7.5 A map is a harder problem

The diagram is settled. But the diagram is not the only place a biome classification is shown. The other is the map, and on a map color meets a harder problem than the diagram ever posed.

The Whittaker diagram is a fixed shape. Its nine polygons have a settled size, position, and adjacency; a palette is designed against that one arrangement and is done. A map has no fixed shape. A biome on a map is a geographic region, and that region can be large or small, a broad solid field or a thin meandering sliver, and it differs on every map. The palette must hold across all of it. A color that works as a diagram polygon can vanish where its biome narrows to a few cells, or overwhelm the map where its biome covers half the state. This variable geometry is the new constraint, the same diagram-to-map shift the rest of the document is built on, now reaching color.

A map also decides what the palette must do. Take Oregon. It is mostly forest, with three forest types among its five biomes, so a palette for an Oregon map has to separate those greens sharply. The iconic palette does not. Its forest greens, close enough to read as one family on the diagram, crowd into near-sameness on a map where forest is most of what there is.

Show the code
## the Oregon biome map under the iconic palette.
## oregon_map is built with map_biomes(); see the Mapping chapter.
plot_biome_map(oregon_map, palette = "ricklefs",
               file = "images/oregon_ricklefs.png")

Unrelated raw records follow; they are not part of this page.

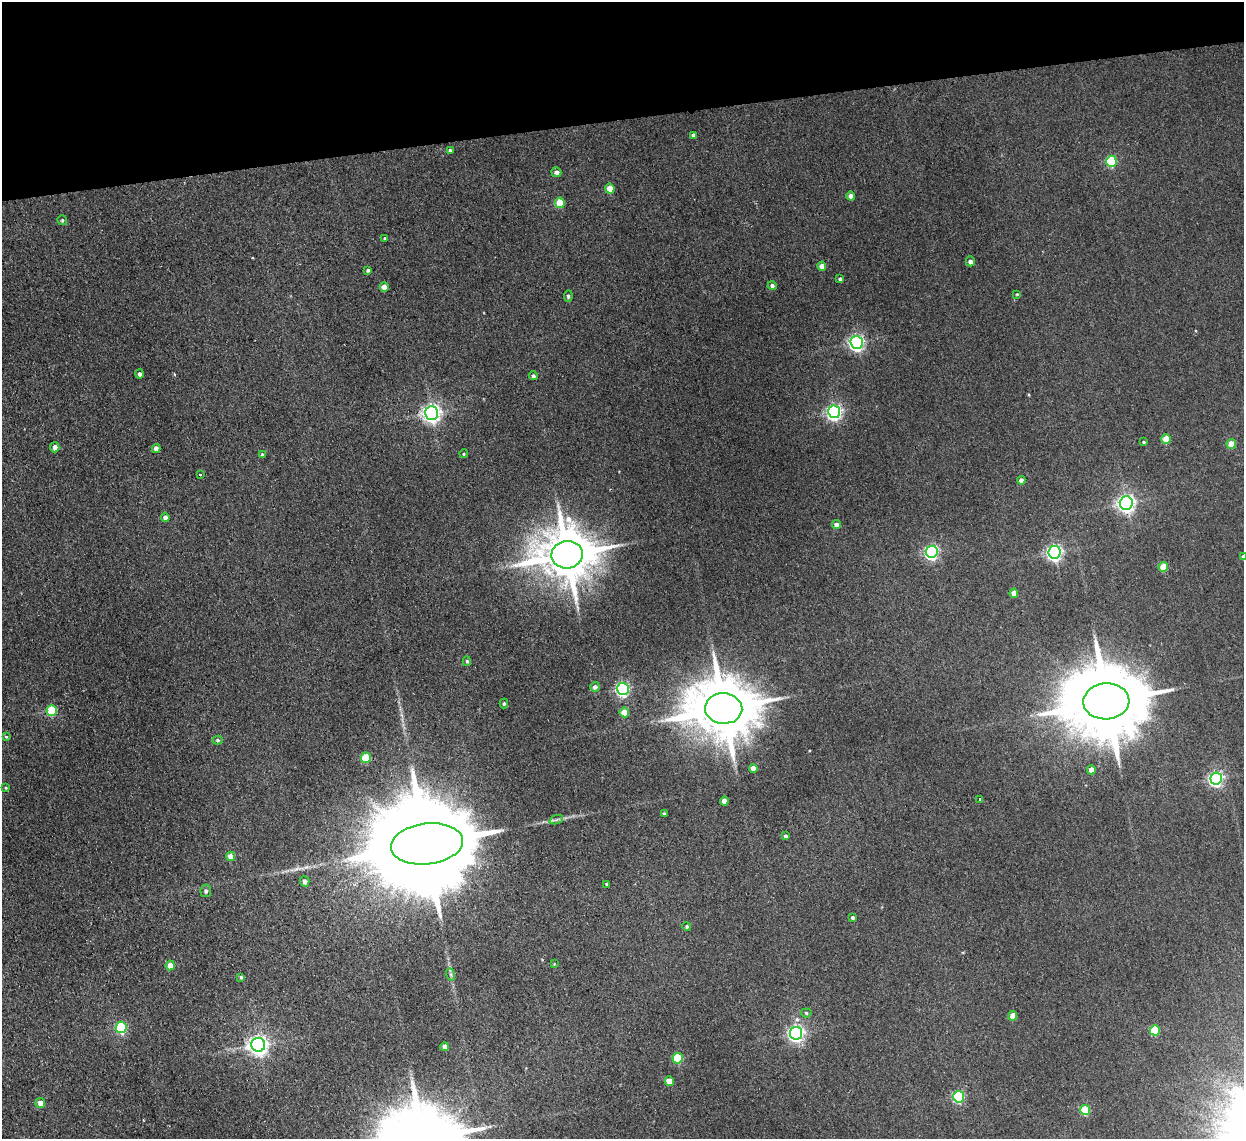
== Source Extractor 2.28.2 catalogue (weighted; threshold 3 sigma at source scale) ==
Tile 3 of 4 x 4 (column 3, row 1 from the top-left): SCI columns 2537-3778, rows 3566-4702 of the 5072 x 4970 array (HDU 1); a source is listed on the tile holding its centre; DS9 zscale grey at full resolution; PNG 1246 x 1141 px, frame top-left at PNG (2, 2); each listed source drawn as its Kron ellipse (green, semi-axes under 4 px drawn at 4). Shown black and unused: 10% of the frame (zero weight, under 2 of 3 exposures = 3% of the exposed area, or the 3 px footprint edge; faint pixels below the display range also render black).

Oregon under the Ricklefs palette. On a forest-dominated map, the iconic greens crowd toward sameness.

The response is a palette built for this map. Two things make it possible. First, separation is a finite budget: nine colors hold only so much distinctness, and a palette is always an allocation of it. The question is only where to spend. Second, a regional map rarely needs all nine biomes. Oregon has five. That is not a loss but a freedom; the budget that would have been stretched across nine is concentrated on five. The custom palette spends it where this map needs it: the three forest types pushed far apart, the large quiet expanses given calm colors, the small meandering biomes given the salient ones.

Show the code
## the same map under the custom, purpose-tuned palette
plot_biome_map(oregon_map, palette = "custom",
               file = "images/oregon_custom.png")

Oregon under the custom palette, tuned for this map: the forest types pushed apart, the large expanses kept calm.

That is the end of what the palette itself can do. It cannot be informative and useful for every map at the same time; it can be tuned, for one map and its biomes, and paired with the label for the rest. Purpose-tuning is the palette’s last move, and it points past the palette. To tune a palette to a map assumes there is a map to tune it to, and making biome maps is a subject of its own. That is the next chapter.